Portrait Marit Westerhuis, photography Jan Tengbergen, NP3, Groningen 2016.
Portrait Marit Westerhuis, photography Jan Tengbergen, NP3, Groningen 2016. © Courtesy Marit Westerhuis

Marit Westerhuis

Marit Westerhuis’s previous work concerned her own body and the role of technology. For her degree project at the Frank Mohr Institute, on the subject of the quantified self, she subjected herself to a radical regime of examination with the aid of self-built measuring equipment.

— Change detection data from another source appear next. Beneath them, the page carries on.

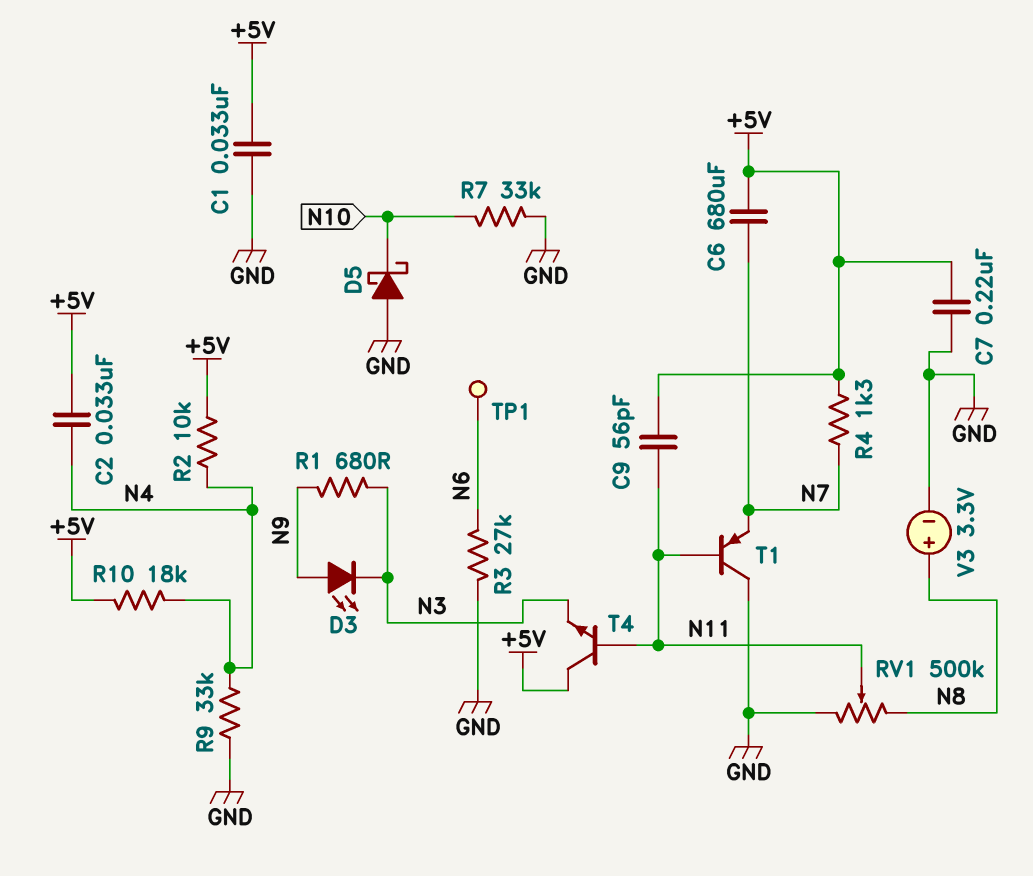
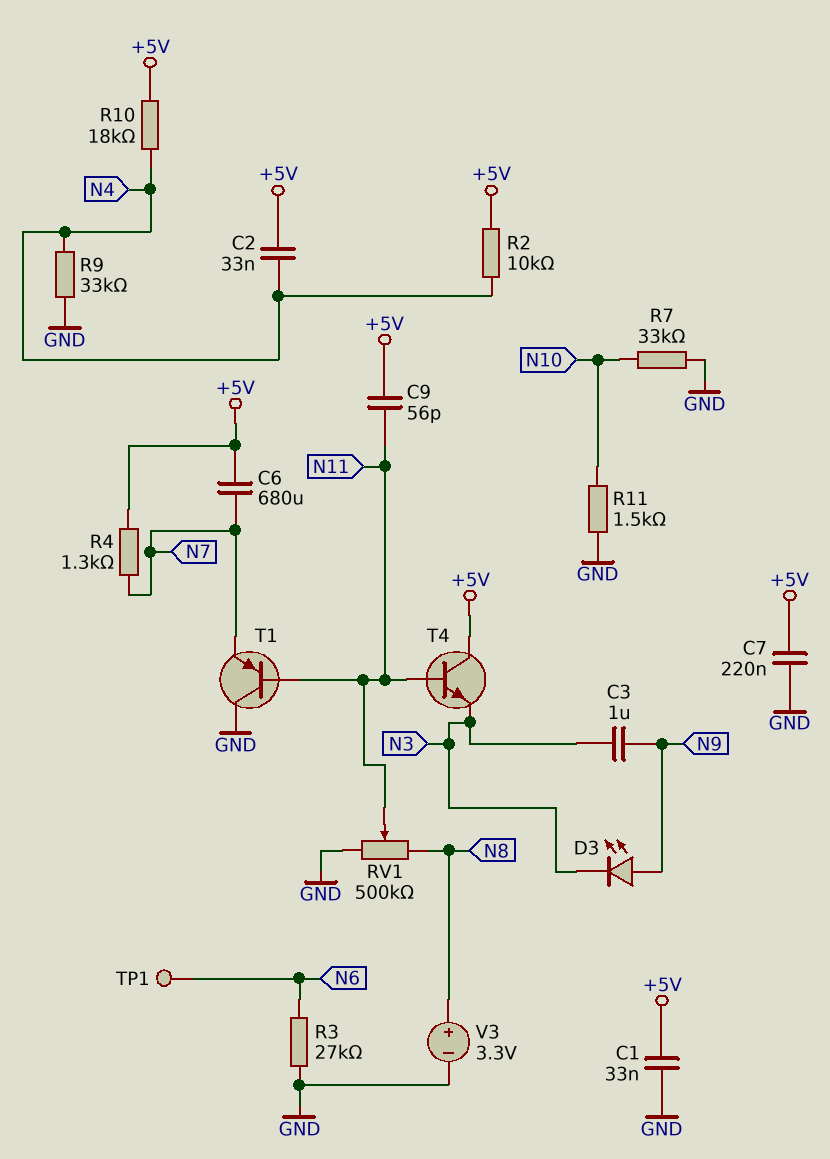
C3: none -> 1uF (N3, N9)
D5: schottky (A GND, K N10) -> none
R1: 680 (N3, N9) -> none
R11: none -> 1.5k (GND, N10)

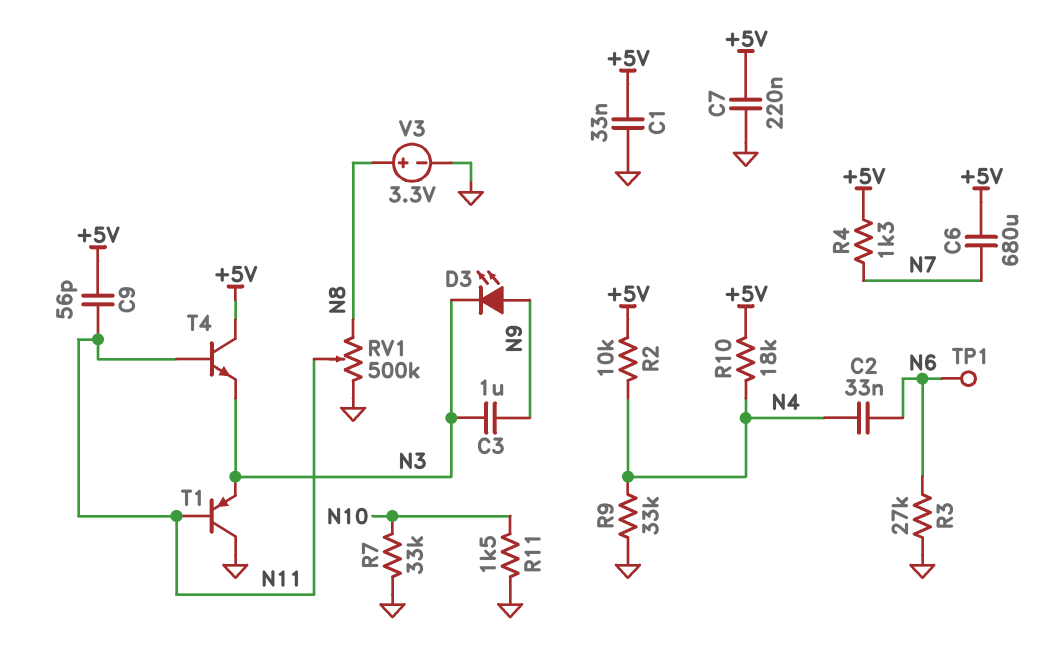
C2: 33nF (+5V, N4) -> 33nF (N4, N6)
T1: PNP (B N11, C GND, E N7) -> PNP (B N11, C GND, E N3)

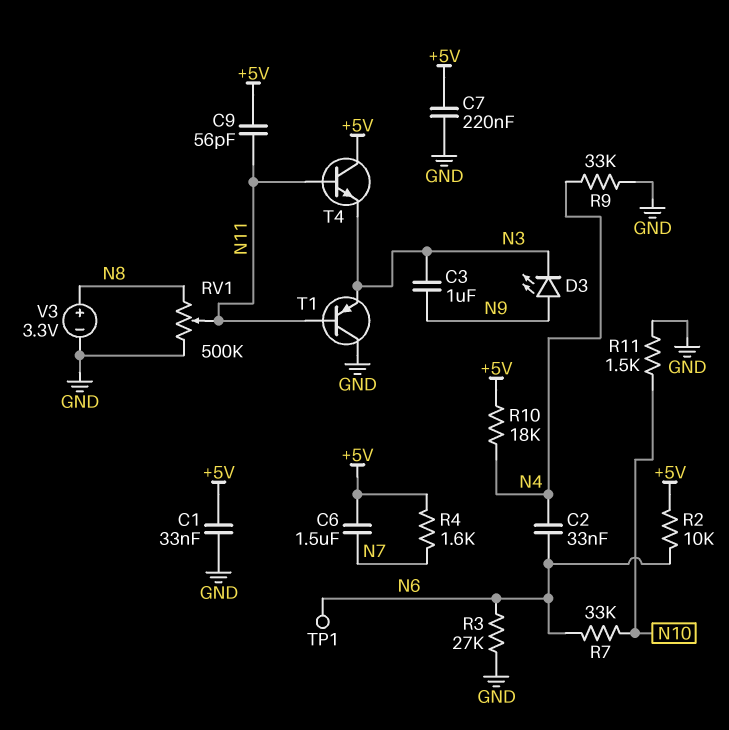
C6: 680uF (+5V, N7) -> 1.5uF (+5V, N7)
R2: 10k (+5V, N4) -> 10k (+5V, N6)
R4: 1.3k (+5V, N7) -> 1.6k (+5V, N7)
R7: 33k (GND, N10) -> 33k (N6, N10)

During a two-year residency at the Rijksakademie van Beeldende Kunsten in Amsterdam, she expanded the themes of her work. Technology and the speed of technological progress continue to fascinate her. Increasingly, Westerhuis also focuses on prehistoric technology, which she interweaves with subjects such as occultism, alchemy and the supernatural, which appear to be at odds with the modern ideology of progress and belief in technology. She also takes inspiration from Bronze Age and Stone Age rituals and sacrifices and views of nature from Germanic myth. Thus, she has been investigating the qualities of various types of fluid, from water to blood.

In her recent work, Westerhuis envisions a world in which humans are no longer the dominant life forms (or have exterminated themselves) and new ones have evolved to take their place.